While lot of people could give a lot of reasons for opening a Demat account, for us the main is and was that it’s a Net based activity. While physical shares and information can be lost in fire or something and needs a middle-man to take any action, this information would not be not lost as it can be put into multiple servers and you can also take a backup. Also you are no longer on mercy of share-brokers and have to trust them at their word on what amount they sold the share at. But because of what we had heard from different people that the experience was harrowing we decided to wait a bit more.

Now, come to 2013. To tell the truth, I had been unsure of this whole demat thing but mother had been cajoling me for sometime. So after a bit of give and take we went to a bank to open a Demat account. This is and was a horrible experience to date.

While I cannot take the bank’s name as I have no proof. It is and was ‘hearsay’ so would have to leave the bank name unnamed.

1. Now the first lie they told us they have no conversion charges. The statement, a clever lie starts with ‘Usually’ we don’t charge for conversion of shares to a demat account. In their own opening account form they have mentioned they have some charges for conversion. So, we would have to assume ‘good faith’ rather than what is written on the paper where it said charges and it would be trusting the ‘bank’ for the fairness. This is and was not easy to trust.

2. The second thing is/was that they wanted to take at least 20 signatures of mum without taking time to read under various heads. This again is and was suspicious to me. A normal saving account has 2-3 signatures at the most. It is and was most likely that the bank was covering all their asses in any given situation and all charges or any issues risen, the customer (in this case mum would have to pay charges for). Both the hurry shown by the bank staff and their reluctance to wait so we could read the terms and conditions was suspicious to me.

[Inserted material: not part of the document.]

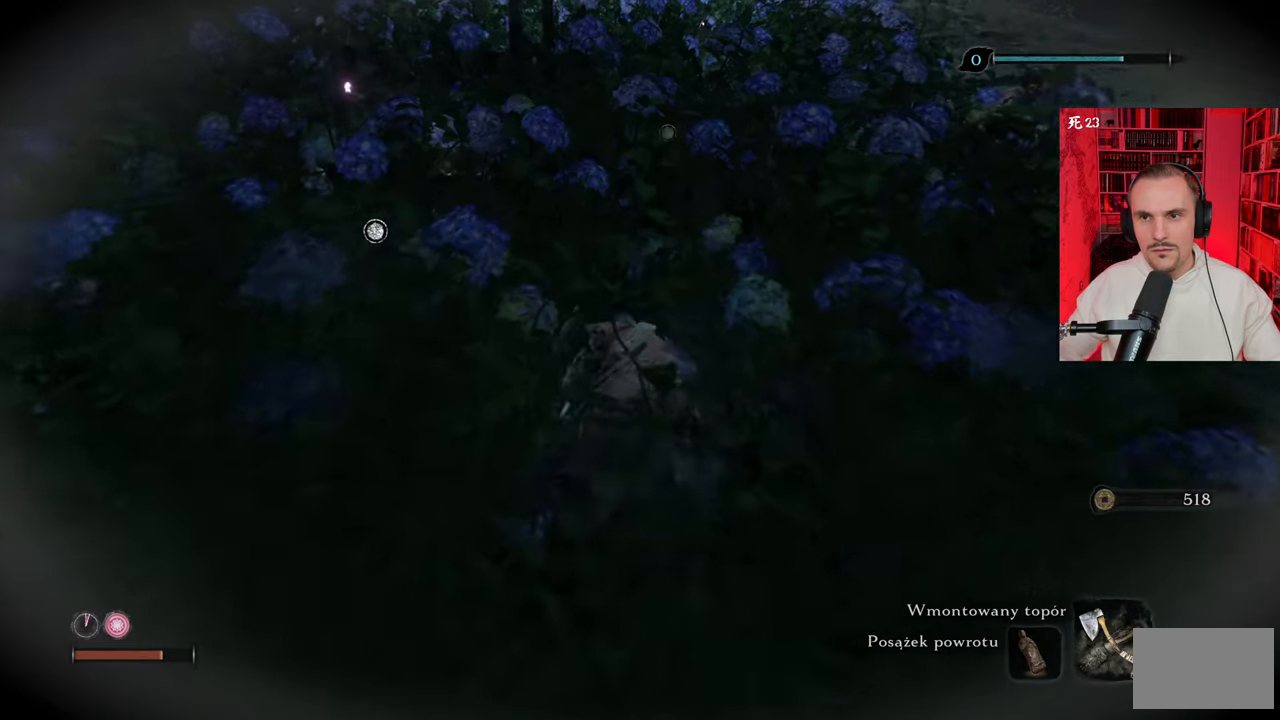
{"keys": [], "mouse": [], "events": [[433, "w", "up"]]}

3. The main motive my mother wanted to open the account was so once the shares were dematerialized they could easily be transferred in her name. Theoretically it should be easy, in actuality or at least from what the bank people told me it’s not. I would have to send the shares in physical form and incult whatever charges to get the shares/stocks under joint names. This one defeats the purpose of opening the demat account there and then.

4. The other part was if we opened a demat account then if we wanted to send shares for transferring under the joint account, they would obviously be some charges which they were not upfront or clear about.

5. Lastly, they wanted mother to go for a 10 year plan so she will be stuck with them for the next 10 years for some discount in brokerage fees in case she sells shares.

6. They have a booklet called 3 in 1 account opening form which spans around 70-80 pages with more than half of it with terms and conditions but some other forms which they wanted us to sign were in very small point.

7. One other point which came when they were trying to get her to the 10-year old plan that in the event of moving to a different demat account with some different service provider I would again have to remat the shares.

8. All of the forms and all the instructions were in English. While we are comfortable and can understand the language, on asking if the same is available in Hindi they were giving blank stares to one another.

All of the above were sending me and mum a bit of warning bells. At the end of it, we didn’t sign up for the demat account at least with this institution. I do have the account-opening booklet with me and over the course of week-end or two I hope to go through the Terms and Conditions so at least I’m aware of the pitfalls and hopefully be a bit better prepared if we try to open a demat account at some other institution.

It also left a pretty bad taste in the mouth and I realized why the stock market still doesn’t have lot of depth in the middle and lower middle classes.They certainly need to make it accessible and easier for people to open demat accounts as well as making demat accounts portable. If the capital markets are to have any depth, they cannot do so by lying to the people. I do not want to paint a bleak picture as this was my first experience but it would definitely make me a bit more cautious in dealing with banks than before.